▶ Your assignment
Report how many lines in the records below hold the word "xmlns". Add nothing to the number.

Stored data

*** Block opens ***

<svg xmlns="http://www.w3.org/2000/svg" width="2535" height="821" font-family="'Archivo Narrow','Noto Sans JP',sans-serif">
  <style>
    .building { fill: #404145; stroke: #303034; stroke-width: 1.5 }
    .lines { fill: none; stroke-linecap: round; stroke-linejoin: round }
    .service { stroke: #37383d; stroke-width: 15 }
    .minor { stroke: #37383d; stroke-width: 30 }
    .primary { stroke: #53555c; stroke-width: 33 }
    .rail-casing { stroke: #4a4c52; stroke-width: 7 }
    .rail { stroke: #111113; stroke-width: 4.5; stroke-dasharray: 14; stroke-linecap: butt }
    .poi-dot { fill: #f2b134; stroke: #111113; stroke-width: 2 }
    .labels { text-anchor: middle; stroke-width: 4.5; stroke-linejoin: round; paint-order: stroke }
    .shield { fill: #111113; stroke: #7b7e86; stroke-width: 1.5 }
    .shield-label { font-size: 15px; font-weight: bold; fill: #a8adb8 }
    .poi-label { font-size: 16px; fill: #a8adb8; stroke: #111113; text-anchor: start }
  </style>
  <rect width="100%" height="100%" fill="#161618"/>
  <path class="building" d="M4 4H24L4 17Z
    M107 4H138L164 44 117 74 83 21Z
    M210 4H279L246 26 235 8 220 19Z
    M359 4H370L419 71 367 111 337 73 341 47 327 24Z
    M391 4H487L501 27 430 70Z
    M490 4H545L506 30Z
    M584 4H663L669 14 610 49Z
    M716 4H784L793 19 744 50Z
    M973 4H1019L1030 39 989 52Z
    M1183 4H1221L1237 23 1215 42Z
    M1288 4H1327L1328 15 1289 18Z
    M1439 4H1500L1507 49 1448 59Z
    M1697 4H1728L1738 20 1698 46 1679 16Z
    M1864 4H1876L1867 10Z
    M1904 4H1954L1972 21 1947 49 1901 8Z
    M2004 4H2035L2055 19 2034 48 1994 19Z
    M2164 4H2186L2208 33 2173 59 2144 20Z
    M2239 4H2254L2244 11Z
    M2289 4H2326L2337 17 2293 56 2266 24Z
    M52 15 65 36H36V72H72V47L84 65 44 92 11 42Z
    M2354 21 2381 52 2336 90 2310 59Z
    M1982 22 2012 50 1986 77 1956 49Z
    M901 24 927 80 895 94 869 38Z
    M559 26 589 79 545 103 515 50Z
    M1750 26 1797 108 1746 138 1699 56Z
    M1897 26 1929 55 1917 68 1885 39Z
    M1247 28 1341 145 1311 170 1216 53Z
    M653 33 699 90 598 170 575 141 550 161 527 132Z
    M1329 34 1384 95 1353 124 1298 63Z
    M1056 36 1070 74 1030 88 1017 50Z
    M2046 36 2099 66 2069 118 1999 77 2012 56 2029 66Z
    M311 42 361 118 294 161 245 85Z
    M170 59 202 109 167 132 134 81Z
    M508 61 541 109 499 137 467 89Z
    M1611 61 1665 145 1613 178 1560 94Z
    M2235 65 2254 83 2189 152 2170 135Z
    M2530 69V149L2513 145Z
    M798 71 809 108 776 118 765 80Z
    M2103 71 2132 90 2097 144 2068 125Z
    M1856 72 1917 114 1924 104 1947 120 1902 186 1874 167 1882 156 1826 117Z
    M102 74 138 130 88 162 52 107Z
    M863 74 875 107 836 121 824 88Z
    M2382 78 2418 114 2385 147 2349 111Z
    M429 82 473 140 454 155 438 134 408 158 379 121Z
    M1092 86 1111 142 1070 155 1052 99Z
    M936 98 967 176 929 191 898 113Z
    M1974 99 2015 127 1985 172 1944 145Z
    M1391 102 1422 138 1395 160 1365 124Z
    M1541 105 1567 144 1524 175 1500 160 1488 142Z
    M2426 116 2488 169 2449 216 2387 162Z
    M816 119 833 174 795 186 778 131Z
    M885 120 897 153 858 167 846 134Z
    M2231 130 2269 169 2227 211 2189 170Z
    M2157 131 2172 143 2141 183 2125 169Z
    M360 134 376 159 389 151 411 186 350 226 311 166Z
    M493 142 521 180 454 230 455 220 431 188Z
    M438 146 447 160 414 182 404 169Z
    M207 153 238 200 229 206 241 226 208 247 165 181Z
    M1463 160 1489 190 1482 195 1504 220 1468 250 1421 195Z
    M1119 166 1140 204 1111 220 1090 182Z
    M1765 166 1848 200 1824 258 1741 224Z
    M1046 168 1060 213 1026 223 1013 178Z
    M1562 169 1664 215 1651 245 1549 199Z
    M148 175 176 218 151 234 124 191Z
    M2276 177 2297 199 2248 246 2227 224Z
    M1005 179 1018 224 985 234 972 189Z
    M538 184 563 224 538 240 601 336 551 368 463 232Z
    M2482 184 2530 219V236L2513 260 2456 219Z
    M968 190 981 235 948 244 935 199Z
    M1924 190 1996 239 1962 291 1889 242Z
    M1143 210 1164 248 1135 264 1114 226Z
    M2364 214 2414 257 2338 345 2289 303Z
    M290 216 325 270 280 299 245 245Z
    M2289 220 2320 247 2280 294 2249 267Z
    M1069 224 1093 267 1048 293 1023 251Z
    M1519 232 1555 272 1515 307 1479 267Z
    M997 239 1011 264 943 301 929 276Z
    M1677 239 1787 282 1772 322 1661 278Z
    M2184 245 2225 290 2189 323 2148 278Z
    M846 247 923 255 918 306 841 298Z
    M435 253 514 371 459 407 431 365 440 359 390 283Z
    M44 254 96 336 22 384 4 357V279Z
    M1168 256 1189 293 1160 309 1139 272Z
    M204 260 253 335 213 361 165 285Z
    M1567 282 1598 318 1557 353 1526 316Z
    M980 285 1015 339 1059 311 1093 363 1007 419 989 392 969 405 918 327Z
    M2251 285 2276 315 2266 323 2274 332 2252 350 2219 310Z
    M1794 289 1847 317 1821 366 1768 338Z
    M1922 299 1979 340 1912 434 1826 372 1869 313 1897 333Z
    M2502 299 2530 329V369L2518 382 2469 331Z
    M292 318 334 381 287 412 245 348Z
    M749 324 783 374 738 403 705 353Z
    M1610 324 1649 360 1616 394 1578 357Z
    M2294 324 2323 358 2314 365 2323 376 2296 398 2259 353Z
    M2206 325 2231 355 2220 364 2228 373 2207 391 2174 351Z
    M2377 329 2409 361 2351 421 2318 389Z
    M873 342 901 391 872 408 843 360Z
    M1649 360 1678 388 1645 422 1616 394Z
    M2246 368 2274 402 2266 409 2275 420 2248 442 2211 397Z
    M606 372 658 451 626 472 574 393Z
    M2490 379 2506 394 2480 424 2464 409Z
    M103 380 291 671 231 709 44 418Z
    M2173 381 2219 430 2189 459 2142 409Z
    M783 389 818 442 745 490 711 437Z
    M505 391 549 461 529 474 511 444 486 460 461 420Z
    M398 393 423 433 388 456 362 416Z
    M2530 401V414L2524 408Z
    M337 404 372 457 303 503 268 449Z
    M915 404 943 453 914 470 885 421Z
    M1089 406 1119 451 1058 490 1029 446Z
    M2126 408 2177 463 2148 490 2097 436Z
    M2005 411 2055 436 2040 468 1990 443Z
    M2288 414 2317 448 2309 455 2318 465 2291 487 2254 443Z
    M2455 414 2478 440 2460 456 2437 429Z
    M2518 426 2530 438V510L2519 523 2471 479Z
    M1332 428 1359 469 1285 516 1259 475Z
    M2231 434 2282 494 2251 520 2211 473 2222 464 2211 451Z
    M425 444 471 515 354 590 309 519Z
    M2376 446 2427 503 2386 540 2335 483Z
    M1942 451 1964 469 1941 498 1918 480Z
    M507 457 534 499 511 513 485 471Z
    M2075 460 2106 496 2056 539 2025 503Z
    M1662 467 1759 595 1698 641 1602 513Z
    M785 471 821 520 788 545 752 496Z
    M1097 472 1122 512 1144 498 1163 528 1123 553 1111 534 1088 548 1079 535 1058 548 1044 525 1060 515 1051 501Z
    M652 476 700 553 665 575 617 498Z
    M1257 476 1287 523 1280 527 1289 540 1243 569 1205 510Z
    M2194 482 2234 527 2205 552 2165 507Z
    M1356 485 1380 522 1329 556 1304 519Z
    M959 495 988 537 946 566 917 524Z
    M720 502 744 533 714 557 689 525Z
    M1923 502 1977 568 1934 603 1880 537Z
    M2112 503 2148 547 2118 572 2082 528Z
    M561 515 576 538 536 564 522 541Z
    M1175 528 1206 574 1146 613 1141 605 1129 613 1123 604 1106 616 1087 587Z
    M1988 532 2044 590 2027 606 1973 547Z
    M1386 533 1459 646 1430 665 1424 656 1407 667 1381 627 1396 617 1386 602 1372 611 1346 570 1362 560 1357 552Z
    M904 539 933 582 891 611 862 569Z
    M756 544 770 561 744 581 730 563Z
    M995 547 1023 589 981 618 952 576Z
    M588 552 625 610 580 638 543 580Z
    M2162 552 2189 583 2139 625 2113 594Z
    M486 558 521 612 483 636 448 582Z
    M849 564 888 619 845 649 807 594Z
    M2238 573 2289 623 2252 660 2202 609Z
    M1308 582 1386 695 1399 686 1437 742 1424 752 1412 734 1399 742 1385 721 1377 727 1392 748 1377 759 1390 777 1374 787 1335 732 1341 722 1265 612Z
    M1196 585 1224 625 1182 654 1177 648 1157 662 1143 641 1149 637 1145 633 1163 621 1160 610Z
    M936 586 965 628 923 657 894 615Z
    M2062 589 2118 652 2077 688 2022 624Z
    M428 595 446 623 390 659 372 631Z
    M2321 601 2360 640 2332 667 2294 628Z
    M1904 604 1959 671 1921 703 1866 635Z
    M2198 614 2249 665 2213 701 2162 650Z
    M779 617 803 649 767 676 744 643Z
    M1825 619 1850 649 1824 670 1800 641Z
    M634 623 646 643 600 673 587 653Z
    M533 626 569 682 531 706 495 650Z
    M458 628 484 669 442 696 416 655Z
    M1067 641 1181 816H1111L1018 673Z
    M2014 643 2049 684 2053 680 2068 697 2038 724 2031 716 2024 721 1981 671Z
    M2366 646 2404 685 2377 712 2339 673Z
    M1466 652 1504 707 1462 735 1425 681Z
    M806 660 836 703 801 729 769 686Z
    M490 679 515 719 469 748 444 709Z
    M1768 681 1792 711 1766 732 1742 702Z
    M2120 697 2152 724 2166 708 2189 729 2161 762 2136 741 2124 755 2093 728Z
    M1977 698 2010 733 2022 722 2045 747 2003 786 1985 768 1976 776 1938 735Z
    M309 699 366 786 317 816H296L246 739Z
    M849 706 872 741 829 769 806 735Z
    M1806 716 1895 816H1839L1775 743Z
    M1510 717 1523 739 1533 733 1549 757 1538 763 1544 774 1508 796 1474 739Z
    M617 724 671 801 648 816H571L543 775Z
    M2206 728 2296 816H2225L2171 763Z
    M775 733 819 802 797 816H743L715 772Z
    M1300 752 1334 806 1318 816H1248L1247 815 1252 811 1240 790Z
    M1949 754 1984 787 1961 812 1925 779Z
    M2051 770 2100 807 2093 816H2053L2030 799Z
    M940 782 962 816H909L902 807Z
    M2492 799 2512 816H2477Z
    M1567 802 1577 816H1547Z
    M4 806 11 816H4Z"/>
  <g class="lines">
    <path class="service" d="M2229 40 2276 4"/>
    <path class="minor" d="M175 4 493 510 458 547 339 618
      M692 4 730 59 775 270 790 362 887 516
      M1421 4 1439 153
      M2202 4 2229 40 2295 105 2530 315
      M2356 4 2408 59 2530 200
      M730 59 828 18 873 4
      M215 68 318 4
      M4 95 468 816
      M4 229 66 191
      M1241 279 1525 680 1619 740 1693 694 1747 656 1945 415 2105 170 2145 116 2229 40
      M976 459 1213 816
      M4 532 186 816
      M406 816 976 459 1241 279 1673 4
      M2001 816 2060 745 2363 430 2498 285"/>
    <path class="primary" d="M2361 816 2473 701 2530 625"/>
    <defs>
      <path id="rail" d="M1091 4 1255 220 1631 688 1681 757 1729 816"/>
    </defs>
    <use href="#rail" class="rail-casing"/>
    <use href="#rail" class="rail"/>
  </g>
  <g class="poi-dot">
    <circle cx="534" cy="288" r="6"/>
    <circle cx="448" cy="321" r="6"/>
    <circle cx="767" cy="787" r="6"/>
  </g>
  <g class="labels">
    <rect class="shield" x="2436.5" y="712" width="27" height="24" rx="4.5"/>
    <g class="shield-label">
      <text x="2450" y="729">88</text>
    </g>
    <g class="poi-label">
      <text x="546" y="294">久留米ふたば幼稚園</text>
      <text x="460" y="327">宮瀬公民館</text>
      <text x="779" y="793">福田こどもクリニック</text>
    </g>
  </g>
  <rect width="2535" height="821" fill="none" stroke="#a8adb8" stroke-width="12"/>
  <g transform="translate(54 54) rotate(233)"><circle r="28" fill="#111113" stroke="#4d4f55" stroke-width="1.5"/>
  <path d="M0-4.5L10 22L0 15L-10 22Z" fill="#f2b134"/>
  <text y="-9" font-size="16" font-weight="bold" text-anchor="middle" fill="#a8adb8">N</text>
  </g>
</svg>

*** Block closes ***
*** Block opens ***

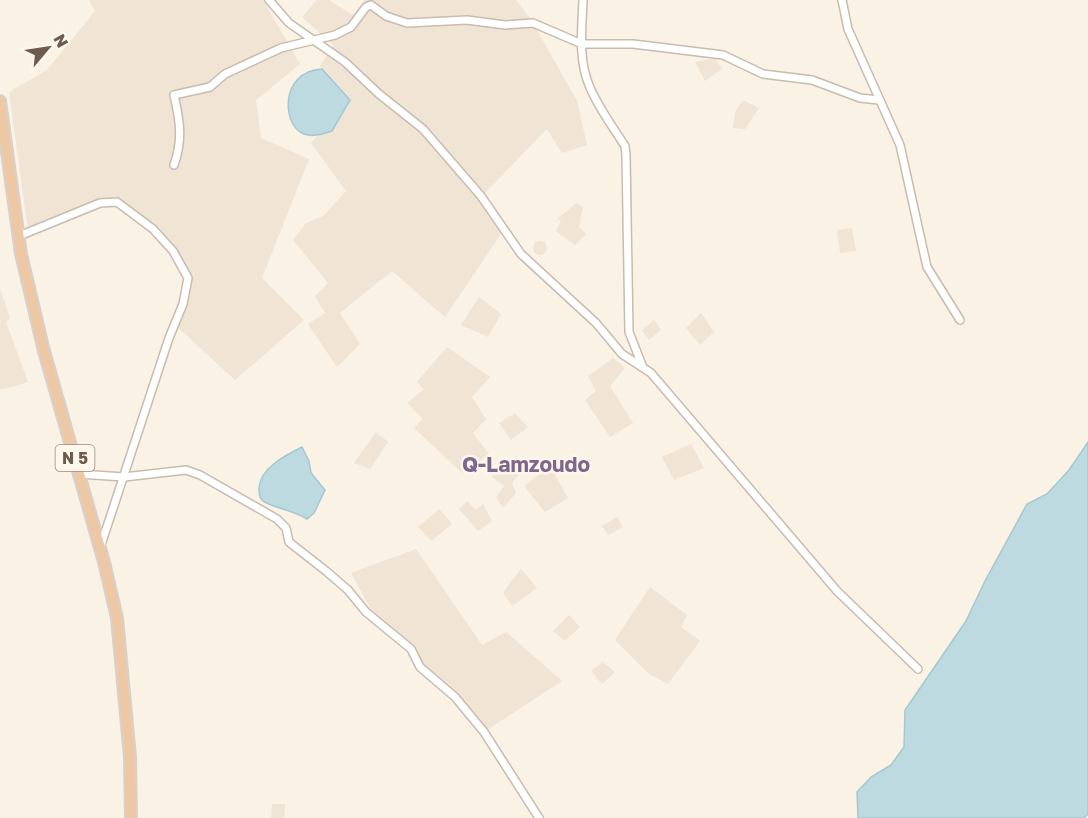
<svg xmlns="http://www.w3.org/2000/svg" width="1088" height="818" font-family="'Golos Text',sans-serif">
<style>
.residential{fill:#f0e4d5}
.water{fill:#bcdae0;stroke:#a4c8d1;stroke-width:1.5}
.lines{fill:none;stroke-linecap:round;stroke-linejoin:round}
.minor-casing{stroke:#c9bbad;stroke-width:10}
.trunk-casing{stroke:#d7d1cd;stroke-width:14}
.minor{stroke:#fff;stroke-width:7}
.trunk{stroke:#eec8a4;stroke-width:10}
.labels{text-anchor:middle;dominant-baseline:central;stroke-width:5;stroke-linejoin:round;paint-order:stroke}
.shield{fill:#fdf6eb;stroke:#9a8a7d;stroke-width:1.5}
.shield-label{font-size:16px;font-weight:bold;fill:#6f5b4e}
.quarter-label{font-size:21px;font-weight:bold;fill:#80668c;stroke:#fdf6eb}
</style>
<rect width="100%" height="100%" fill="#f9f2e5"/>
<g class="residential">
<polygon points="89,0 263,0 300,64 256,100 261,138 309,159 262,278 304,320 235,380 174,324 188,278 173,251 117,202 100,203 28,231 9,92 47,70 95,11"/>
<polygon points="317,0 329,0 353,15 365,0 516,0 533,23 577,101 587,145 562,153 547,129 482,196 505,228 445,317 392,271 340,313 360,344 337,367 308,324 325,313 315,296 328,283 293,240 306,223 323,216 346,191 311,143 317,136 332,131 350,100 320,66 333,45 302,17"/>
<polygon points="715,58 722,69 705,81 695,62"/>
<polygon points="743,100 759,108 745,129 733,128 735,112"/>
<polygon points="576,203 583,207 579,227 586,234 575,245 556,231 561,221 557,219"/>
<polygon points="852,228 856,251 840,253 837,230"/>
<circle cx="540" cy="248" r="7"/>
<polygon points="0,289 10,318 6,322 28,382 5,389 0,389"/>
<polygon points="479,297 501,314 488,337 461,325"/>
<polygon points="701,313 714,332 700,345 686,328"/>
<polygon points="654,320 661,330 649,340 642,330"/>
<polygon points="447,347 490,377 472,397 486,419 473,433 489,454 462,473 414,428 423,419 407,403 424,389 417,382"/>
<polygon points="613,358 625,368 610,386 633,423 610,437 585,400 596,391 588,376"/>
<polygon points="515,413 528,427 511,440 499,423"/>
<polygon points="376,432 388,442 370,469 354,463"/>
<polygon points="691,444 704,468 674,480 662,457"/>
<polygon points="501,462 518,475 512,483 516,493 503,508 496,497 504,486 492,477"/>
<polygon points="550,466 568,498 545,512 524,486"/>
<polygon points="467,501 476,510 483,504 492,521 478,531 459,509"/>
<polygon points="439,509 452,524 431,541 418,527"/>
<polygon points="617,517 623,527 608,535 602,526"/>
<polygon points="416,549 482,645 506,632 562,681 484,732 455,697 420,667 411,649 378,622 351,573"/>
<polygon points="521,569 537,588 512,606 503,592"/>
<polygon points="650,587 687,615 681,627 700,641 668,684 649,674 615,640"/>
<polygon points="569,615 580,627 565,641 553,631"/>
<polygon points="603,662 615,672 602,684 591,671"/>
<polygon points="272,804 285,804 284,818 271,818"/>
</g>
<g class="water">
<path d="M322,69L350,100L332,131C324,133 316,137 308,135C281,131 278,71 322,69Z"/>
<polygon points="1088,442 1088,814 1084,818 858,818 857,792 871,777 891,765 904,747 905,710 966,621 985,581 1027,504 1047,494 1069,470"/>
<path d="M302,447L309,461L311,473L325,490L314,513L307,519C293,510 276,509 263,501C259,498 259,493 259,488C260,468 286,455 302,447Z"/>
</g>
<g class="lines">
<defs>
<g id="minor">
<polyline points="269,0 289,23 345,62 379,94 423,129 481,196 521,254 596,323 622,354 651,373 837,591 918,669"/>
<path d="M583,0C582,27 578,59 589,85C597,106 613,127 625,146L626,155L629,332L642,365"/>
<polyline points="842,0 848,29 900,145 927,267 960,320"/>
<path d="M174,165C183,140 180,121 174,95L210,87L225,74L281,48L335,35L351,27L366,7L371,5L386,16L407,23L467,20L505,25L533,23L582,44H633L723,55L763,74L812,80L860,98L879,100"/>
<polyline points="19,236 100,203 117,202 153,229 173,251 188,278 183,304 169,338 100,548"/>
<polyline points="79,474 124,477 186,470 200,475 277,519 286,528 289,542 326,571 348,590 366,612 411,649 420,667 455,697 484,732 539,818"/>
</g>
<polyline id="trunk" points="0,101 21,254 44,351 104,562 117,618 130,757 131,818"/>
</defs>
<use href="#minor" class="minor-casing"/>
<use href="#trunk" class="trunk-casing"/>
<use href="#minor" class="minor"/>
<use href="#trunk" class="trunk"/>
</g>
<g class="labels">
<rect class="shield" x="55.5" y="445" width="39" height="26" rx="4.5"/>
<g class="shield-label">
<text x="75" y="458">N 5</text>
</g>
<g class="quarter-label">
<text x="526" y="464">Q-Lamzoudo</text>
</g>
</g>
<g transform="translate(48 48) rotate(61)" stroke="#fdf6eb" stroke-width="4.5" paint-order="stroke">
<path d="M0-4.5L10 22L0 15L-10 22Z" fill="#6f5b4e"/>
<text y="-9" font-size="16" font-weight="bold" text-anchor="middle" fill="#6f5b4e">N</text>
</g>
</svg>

*** Block closes ***

▶ Answer box
2